Great rock art is always transgressive, of course. How many Lou Reed and Metallica fans will see this as simple rule-breaking, though, and how many just plain wrong, is going to hover over the actual music like a cloud of flies.

The basic outline is as follows: Reed has penned lyrics inspired by a late 19th-century and an early 20th-century play by the German expressionist Frank Wedekind: Earth Spirit and Pandora’s Box. Published in 1895 and 1904 respectively and set in Germany, Paris and London in the 1890s, the stories revolve around Lulu, a magnet for the suffocating desires, backhand love and unfettered abuse of all the men who fall upon her. Until, finally, left with “no real feelings in my soul”, she meets Jack the Ripper, whose “love” proves greatest and most fatal of all.

Metallica have attempted to provide the accompanying river-deep musical meditations, subsuming their own musical identity in order to come up with what guitarist Kirk Hammett has called “a new animal”. Something like a large black dog, perhaps, that whimpers and snarls and bites and shits in places you really wish it hadn’t. Then does it again to spite you.

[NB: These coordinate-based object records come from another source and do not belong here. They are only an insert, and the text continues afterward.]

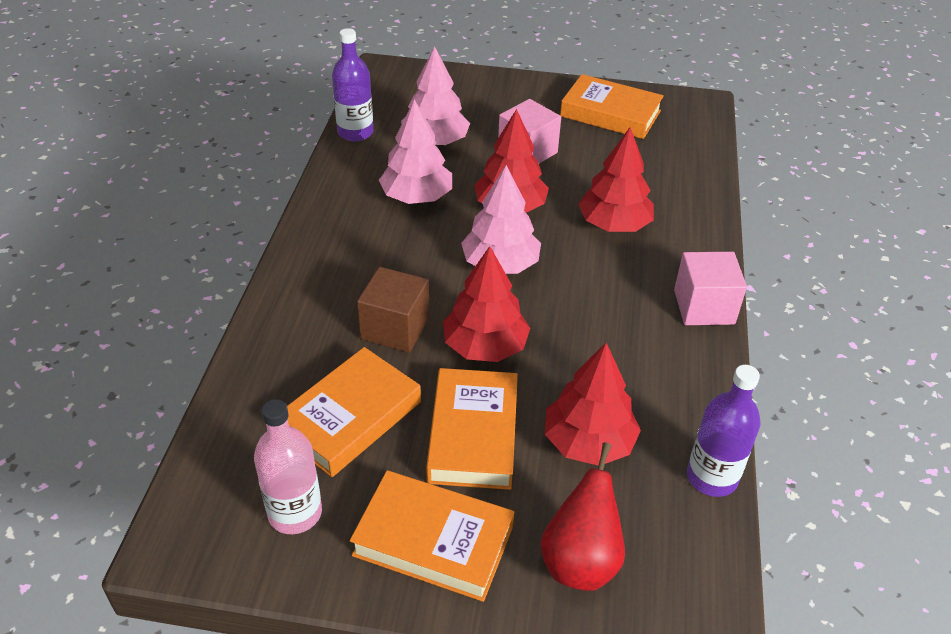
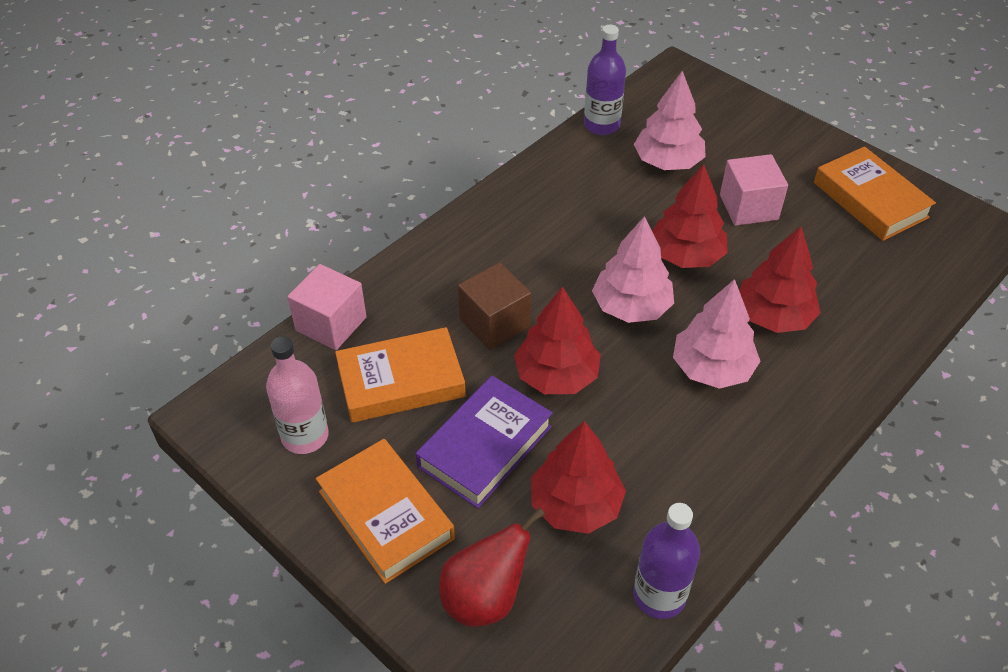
camera: 35 degrees right, 5 degrees up
pink tree [379,99,452,204] -> pink tree moved to [673,279,760,389]
orange book [426,368,518,490] -> purple book [416,376,553,508]
pink cube [674,252,747,325] -> pink cube moved to [287,264,367,350]

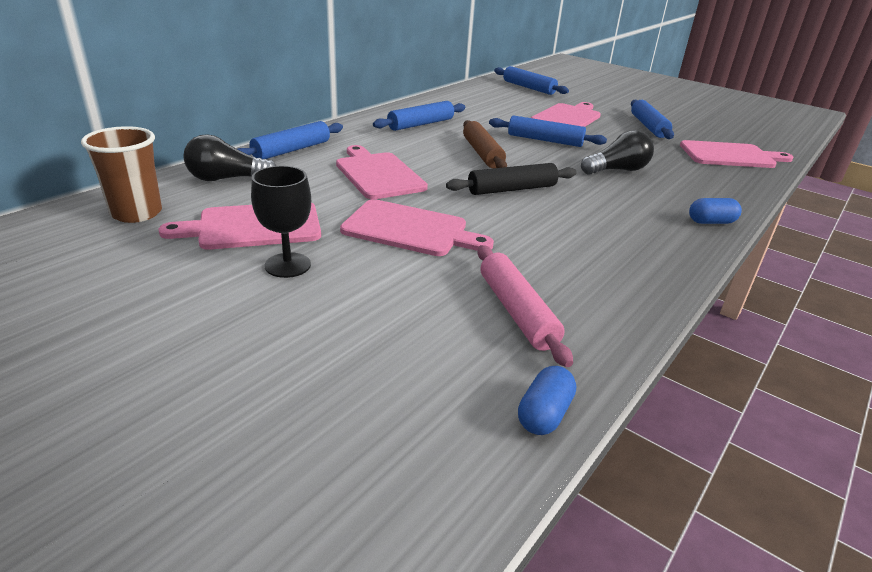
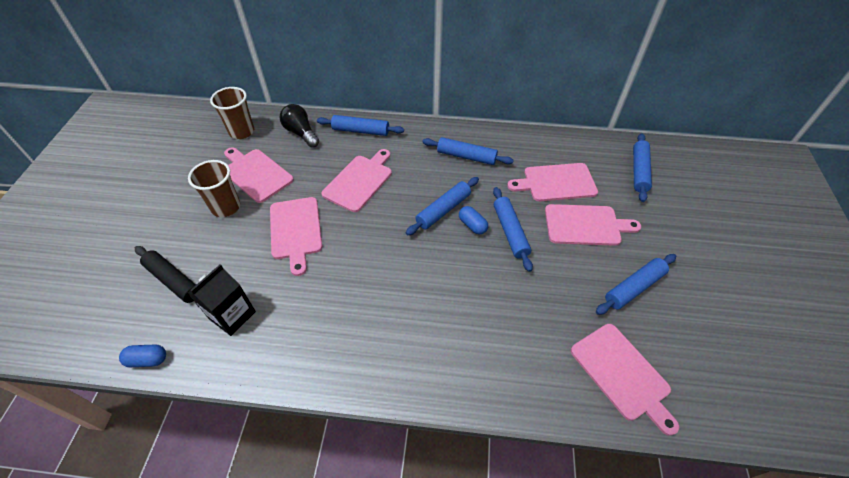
camera: 60 degrees right, 20 degrees up
black goblet [251,166,311,278] -> brown cup [188,160,240,217]
black rolling pin [446,163,577,195] -> black rolling pin moved to [135,246,199,307]
brown rolling pin [463,120,507,168] -> blue rolling pin [406,177,479,235]
pink rolling pin [477,245,573,367] -> black carton [188,264,256,336]
black light bulb [581,130,654,175] -> none
blue capsule [689,198,742,224] -> blue capsule moved to [459,206,488,234]
none -> pink cutting board [507,163,598,201]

But is it, like, any good, you ask? Does it, in a word, rock? The answer there would be, well, yes and no. Traditionalist metal fans will be disappointed. For it is clear from the moment opening track Brandenburg Gate wafts in like a fog – Lou cutting straight to the chase: ‘I would cut my legs and tits off/When I think of Boris Karloff and Kinski’ – that this is not an album made for the ‘average’ rock fan. Or as Reed snarls in The View: ‘I want to have you doubting/Every meaning you’ve amassed’. The cumulative weight of this album will certainly do that for you.

Some may find the trance-like mood of much of the music morbidly disorientating, even repulsive. And it will be no good saying this is intentional. The nausea of tracks like Little Dog (‘A puny body and a tiny dick/Little dog can make you sick’) is so tangible many will question why they are even listening to this. For others though – not just Reed diehards used to his self-loathing, his bitter noir-mots, his almost juvenile desire to say the unsay-able – the underlying beauty of what these artists from, on paper, such disparate ends of the rock spectrum are trying to convey will be breathtaking.

It’s not about individual tracks, though there are immediately several stand-outs like the chilling Pumping Blood, whose demented violins reminds one of Street Hassle-era Reed before building over several pendulum-like minutes to a full-on Metallica-sized aural assault. It’s about the overall piece. A conceptual work that has to be absorbed as a whole to even begin to traverse its sonic foothills, at 90 minutes-plus this is not exactly an iPod-friendly trip. Unless, maybe, you happen to be horizontal by the time you get to final track Junior Dad, the final 12 of its skin-peeling 19 minutes overwhelmed by waves of drone that recall John Cale’s viola, Nico’s harmonium, and Cliff Burton’s beautiful bass-washes and neo-orchestral harmonic effects on instrumentals like Orion.

Reed has built a career based on the hope that, as he says, “the intelligence that once inhabited novels and films would ingest rock”. But while his best work, with and without the Velvet Underground, has always benefited from that creative impulse, he has skated so close to self-parody so many times, his energy has often become dissipated, spread as thin and hollow as the mocking sneer that appears to hover over his work.

This is where Metallica come in. A genuinely clubbable for-real rock band – as opposed to the expensively hired hands Reed has spent the past 40 years working with – what they bring to the party is pure blissfully un-ironic fire; a fist of fury to replace the limp wrist.

It makes for an absolutely shattering combination. You have been warned.